We’re going to need more than 14 days to find the person and try to get them to agree to treatment, Kelley said. What if someone has moved to another province? We can’t expand all of our resources to find them. Were not detectives.

Hallett, with Glenn County, has similar concerns. The two-week time frame is really, really fast to find someone, do outreach and process a report, he said. A month would be more reasonable.

Still, lawmakers wrote the law with the intention of pressuring counties to act quickly, forcing counties to meet that timeline or pay a price.

The CARE plan is like a settlement agreement between the county and the respondent, said Jacqueline Wong-Hernandez, chief of policy

officers

for the California State Assn. of provinces. Once a plan is in place, the petitioner drops out and an agreement must be made between the county’s behavioral health department and the court participants.

The stakes for not meeting the 14-day deadline are high. If the court rules that the province is not

compliant, a penalty of $1,000 per day per case may be imposed.

Dr. Mark Ghaly, secretary of the California Health and Human Services Agency, calls the provinces’ efforts so far promising. The legislation not only hopes to change the lives of some of the most vulnerable among us, but also represents a cultural shift in the way we do business collectively as a system, which will take time and iteration. Frankly, he said, it’s our responsibility to do better.

While directors of behavior pass the CARE Act, they emphasize that additional work is needed to address broader and deeper behavioral issues in states’ health systems.

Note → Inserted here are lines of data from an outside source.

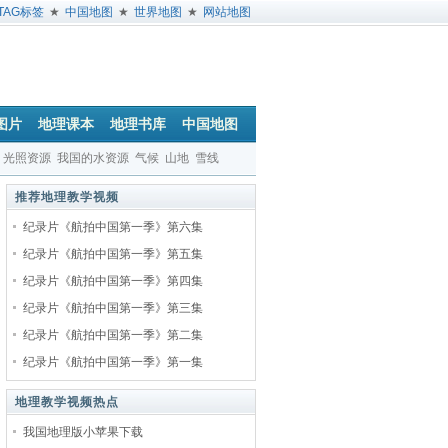
TAG标签
★
中国地图
★
世界地图
★
网站地图
图片
地理课本
地理书库
中国地图
光照资源
我国的水资源
气候
山地
雪线
推荐地理教学视频
纪录片《航拍中国第一季》第六集
纪录片《航拍中国第一季》第五集
纪录片《航拍中国第一季》第四集
纪录片《航拍中国第一季》第三集
纪录片《航拍中国第一季》第二集
纪录片《航拍中国第一季》第一集
地理教学视频热点
我国地理版小苹果下载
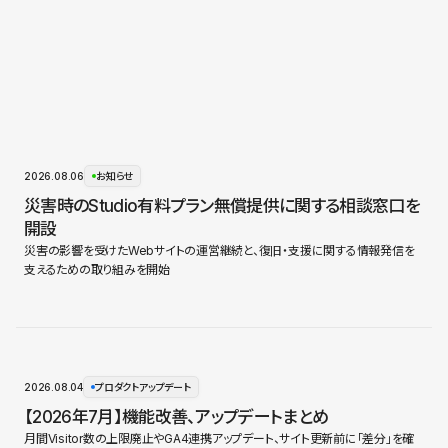
2026.08.06
お知らせ
災害時のStudio有料プラン無償提供に関する相談窓口を
開設
災害の影響を受けたWebサイトの運営継続と、復旧・支援に関する情報発信を
支えるための取り組みを開始
2026.08.04
プロダクトアップデート
【2026年7月】機能改善、アップデートまとめ
月間Visitor数の上限廃止やGA4連携アップデート、サイト更新前に「差分」を確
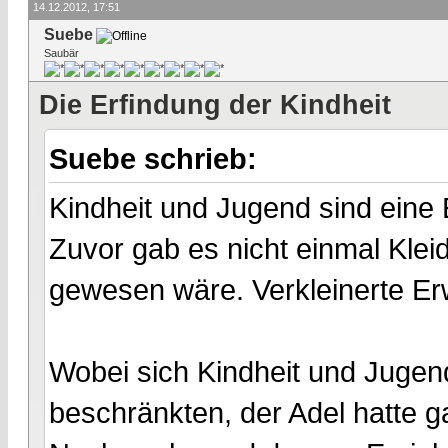
14.12.2012, 17:51
Suebe
Saubär
Die Erfindung der Kindheit
Suebe schrieb:
Kindheit und Jugend sind eine
Zuvor gab es nicht einmal Klei
gewesen wäre. Verkleinerte 
Wobei sich Kindheit und Jugen
beschränkten, der Adel hatte 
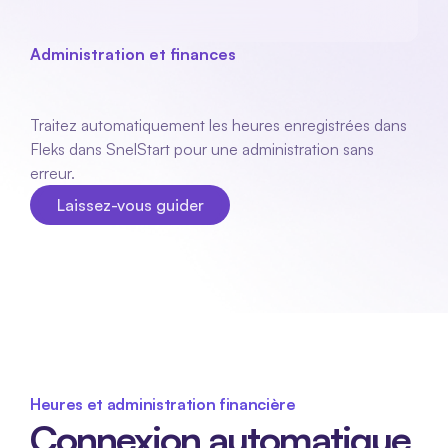
Administration et finances
SnelStart
intégration
Traitez automatiquement les heures enregistrées dans 
Fleks dans SnelStart pour une administration sans 
erreur.
Laissez-vous guider
Laissez-vous guider
Heures et administration financière
Connexion automatique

We were going too fast, Kelley said. Give us five years, that’s the time it takes the province to build something. Without the infrastructure, these programs will not be as successful as the legislature wants, and we could lose people we could serve in the process.

Newsom hopes to address this shortfall by creating new revenue streams for housing and services, but his proposals depend on voters and will take years to implement.

We were standing at the front door, Bergmann said. We paint it, put in windows, line it with mother-of-pearl, and yet when we walk in we find a building without a roof.